EXERCISE OBJECTIVE
Below are entries. Copy exactly the lines running from the line that holds "independent experiments in" to the line that holds "Figure 10. Measured", with both ends included.

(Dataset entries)
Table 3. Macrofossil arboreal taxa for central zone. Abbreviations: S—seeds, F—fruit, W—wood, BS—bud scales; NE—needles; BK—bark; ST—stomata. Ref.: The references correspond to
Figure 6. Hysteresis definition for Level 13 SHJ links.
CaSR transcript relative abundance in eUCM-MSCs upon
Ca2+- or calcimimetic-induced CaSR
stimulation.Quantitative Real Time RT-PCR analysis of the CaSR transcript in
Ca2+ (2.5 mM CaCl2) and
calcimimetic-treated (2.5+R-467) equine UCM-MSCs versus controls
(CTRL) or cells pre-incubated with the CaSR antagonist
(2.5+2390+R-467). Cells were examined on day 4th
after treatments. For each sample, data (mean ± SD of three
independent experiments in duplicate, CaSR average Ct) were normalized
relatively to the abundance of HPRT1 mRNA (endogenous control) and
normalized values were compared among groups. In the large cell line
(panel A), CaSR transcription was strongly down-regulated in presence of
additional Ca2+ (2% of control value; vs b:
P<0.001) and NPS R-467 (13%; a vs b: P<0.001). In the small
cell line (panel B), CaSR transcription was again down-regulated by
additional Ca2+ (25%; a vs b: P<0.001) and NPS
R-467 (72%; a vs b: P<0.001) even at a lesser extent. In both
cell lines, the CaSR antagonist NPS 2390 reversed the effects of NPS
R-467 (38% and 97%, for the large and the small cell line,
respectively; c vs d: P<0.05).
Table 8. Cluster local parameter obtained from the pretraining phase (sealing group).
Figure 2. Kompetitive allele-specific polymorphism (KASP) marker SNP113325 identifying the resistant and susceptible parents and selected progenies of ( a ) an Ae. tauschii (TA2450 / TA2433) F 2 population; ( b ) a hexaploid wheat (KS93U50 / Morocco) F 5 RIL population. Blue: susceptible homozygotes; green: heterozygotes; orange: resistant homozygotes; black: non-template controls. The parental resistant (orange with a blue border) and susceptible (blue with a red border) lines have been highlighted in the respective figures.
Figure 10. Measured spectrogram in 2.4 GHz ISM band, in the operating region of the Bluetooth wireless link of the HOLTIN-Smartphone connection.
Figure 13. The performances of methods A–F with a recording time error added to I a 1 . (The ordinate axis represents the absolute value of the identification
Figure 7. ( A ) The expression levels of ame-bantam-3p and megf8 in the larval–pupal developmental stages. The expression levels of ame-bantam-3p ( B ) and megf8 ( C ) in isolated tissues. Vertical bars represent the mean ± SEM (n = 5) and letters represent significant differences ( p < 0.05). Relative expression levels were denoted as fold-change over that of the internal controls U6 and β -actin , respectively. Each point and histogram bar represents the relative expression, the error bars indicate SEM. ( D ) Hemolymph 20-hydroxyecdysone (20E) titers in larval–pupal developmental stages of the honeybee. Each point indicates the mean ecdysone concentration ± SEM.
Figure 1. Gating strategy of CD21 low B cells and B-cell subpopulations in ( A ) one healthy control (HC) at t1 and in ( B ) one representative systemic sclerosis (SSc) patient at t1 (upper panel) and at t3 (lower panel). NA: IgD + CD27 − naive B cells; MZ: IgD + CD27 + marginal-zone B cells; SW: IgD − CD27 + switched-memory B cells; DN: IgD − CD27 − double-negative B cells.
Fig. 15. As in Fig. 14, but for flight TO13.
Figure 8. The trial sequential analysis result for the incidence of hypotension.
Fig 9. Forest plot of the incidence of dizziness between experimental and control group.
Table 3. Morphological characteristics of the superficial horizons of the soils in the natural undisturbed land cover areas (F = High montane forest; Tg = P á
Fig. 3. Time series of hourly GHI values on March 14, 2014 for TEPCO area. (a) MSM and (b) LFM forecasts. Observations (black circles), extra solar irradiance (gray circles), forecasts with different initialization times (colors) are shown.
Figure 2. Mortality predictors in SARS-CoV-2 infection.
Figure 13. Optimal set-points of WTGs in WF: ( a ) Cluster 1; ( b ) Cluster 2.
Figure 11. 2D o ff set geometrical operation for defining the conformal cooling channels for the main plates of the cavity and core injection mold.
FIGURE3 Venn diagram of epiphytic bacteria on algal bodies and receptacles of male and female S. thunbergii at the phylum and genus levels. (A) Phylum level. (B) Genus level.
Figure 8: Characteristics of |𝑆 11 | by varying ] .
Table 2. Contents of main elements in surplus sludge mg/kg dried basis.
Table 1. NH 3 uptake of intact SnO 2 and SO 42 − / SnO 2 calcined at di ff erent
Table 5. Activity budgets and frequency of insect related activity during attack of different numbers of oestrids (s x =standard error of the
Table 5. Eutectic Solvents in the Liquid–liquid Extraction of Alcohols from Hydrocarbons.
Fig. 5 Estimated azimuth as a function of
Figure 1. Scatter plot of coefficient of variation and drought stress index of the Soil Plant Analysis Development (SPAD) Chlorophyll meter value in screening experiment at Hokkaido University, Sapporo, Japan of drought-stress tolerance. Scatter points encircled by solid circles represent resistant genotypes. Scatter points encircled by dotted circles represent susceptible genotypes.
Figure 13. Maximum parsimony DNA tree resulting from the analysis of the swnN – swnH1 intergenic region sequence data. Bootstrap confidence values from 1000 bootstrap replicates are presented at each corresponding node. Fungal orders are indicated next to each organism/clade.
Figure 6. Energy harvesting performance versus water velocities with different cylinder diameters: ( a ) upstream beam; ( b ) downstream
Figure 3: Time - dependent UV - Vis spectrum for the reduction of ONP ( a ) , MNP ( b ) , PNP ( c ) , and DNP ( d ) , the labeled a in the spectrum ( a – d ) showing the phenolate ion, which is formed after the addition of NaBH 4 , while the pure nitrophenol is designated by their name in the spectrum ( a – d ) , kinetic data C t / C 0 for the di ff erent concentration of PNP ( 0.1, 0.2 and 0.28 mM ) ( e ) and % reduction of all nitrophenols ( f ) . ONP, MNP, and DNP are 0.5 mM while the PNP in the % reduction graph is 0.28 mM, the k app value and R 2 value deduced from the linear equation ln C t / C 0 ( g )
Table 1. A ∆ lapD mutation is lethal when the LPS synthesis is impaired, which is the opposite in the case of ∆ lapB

EXPECTED ANSWER
independent experiments in duplicate, CaSR average Ct) were normalized
relatively to the abundance of HPRT1 mRNA (endogenous control) and
normalized values were compared among groups. In the large cell line
(panel A), CaSR transcription was strongly down-regulated in presence of
additional Ca2+ (2% of control value; vs b:
P<0.001) and NPS R-467 (13%; a vs b: P<0.001). In the small
cell line (panel B), CaSR transcription was again down-regulated by
additional Ca2+ (25%; a vs b: P<0.001) and NPS
R-467 (72%; a vs b: P<0.001) even at a lesser extent. In both
cell lines, the CaSR antagonist NPS 2390 reversed the effects of NPS
R-467 (38% and 97%, for the large and the small cell line,
respectively; c vs d: P<0.05).
Table 8. Cluster local parameter obtained from the pretraining phase (sealing group).
Figure 2. Kompetitive allele-specific polymorphism (KASP) marker SNP113325 identifying the resistant and susceptible parents and selected progenies of ( a ) an Ae. tauschii (TA2450 / TA2433) F 2 population; ( b ) a hexaploid wheat (KS93U50 / Morocco) F 5 RIL population. Blue: susceptible homozygotes; green: heterozygotes; orange: resistant homozygotes; black: non-template controls. The parental resistant (orange with a blue border) and susceptible (blue with a red border) lines have been highlighted in the respective figures.
Figure 10. Measured spectrogram in 2.4 GHz ISM band, in the operating region of the Bluetooth wireless link of the HOLTIN-Smartphone connection.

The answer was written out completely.